A late afternoon correction in pivotal stocks notwithstanding, equity values in the market were battered for the second day running. This has, quite naturally, prompted fears that the market may be gripped by bearish sentiment that may take long to dissipate. It is ironic that, at a time when business confidence is still high — the economy is expected to post an 8.5 per cent growth in real terms — the market should be in a state of jitters. It would be temptin g to blame it all on the irrational credit exuberance in the US housing loan market, or what has now come to be described as the ‘sub-prime crisis’. Equally, it is easy to see the present crisis as stemming from a liquidity crunch in the secondary market, what with funds being sucked out of the system by a couple of high-profile primary market offerings. While these factors could have played their part, the problem goes much deeper than that.

The origins of the present crisis could perhaps be traced to the beginning of 2006, when investor exuberance put equity values at a multiple of near-term corporate earnings (P/E ratio) that were seen only during times of equity ‘bubble’. PE multiples for pivotal stocks at the BSE (Sensex) went up from 16 to 27 in two years from the close of 2005. No doubt, there is some room for market players to factor in a higher earnings growth than was assumed until then. But nothing could have justified a belief in a higher growth rate that would warrant a 50 per cent upward correction in the price earnings multiple. What sustained the illusion was perhaps the entry of foreign institutional investors in greater numbers than hitherto. But international capital has its expectations of returns from the Indian market and it would be folly for domestic investors to see in their actions a vindication of equity’s intrinsic worth.
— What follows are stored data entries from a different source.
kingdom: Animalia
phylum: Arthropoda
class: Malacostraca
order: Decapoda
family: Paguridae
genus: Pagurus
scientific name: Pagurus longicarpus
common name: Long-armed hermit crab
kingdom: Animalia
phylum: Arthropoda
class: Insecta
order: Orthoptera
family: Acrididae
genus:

A sharp slide in valuation was simply waiting to happen.

The correction witnessed later in the day on Tuesday might seem to suggest that the worst may be over for the market. But that is far from the case. For the rally, such as it was, was confined to the top stocks. Two, trading, on the whole, through the day had been done at prices that were 12-13 per cent lower than the already depressed prices of the previous day. Lastly, though the PE multiples have come down somewhat, they are still way too high by any yardstick of business fundamentals.

The recovery is bound to encounter resistance in the days ahead. There is salvation only in the economy moving to an altogether higher plane. That spells greater corporate profits and superior valuation for stocks. For that to materialise, the policy constraints that act as hurdles to fresh investments in many sectors have to be removed. The ball would certainly seem to be in the Government’s court.